My journeyman got called out to a job today, because a transformer wasn't putting out the exact voltage required. I guess fancier equipment (in this case, a big laser) requires near exact voltage.

He tells me that he can just move taps around in the voltage and it'll vary the voltage a few either way.

I've never hooked up a transformer, and I once got to look inside one, but that's it.

From what I know, voltage is due to the number of windings on 1 side vs. the number of windings on the other. So how can you move "taps"? Not entirely sure what a tap is, except to say that in my imagination, it's probably just like a water tap, but with electricity.

(turns out the shop owner had a crap multimeter).
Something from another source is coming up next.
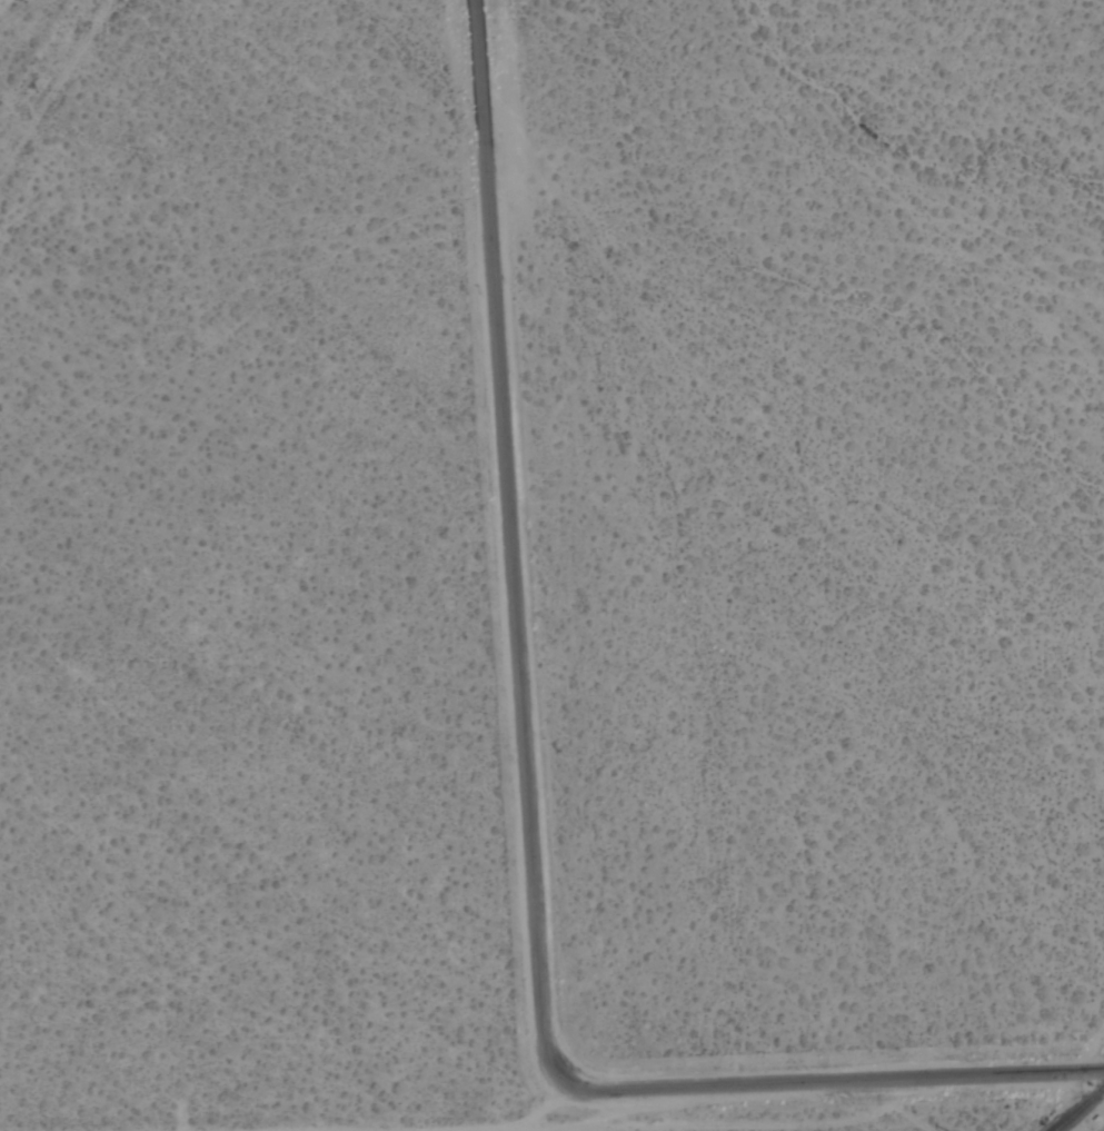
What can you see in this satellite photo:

What's a tap, and can you really adjust the voltage one way or the other a few volts, without changing the source?


----------



## electricalwiz (Mar 12, 2011)

the short answer is yes, if you are hooking up a transformer you can vary the output of the transformer by hooking up to different taps.


----------



## farlsincharge (Dec 31, 2010)

"Taps" refers to connections at different points along the winding of the transformer.


----------



## blueheels2 (Apr 22, 2009)

http://www.iaei.org/magazine/2001/09/overcurrent-protection-for-conductors/



Scroll down to the center of the page where you will see a pic of the inside of a transformer. Look at the windings closely and you will see what looks like studs sticking out of them. These are the different taps. It allows you to eliminate some windings or add some. Hope that helps!


----------



## blueheels2 (Apr 22, 2009)

http://www.powerlines.com/pqphotos.html


This is a blowup of transformer taps.


----------



## kaboler (Dec 1, 2010)

Ah, I see how that works. Add a few more windings, that's cool.

I should have looked closer at the transformer I looked at. I thought the load side would be comparably equal to the tap side (or whatever you want to call it).

Still, the 2nd picture has a lot more wires than I expected! These taps are smaller than I expected.

TY for the pictures!


----------



## Chris1971 (Dec 27, 2010)

I think Mike Holmes explained how a multi tap transformer works on the last episode of Oprah.:thumbsup:


----------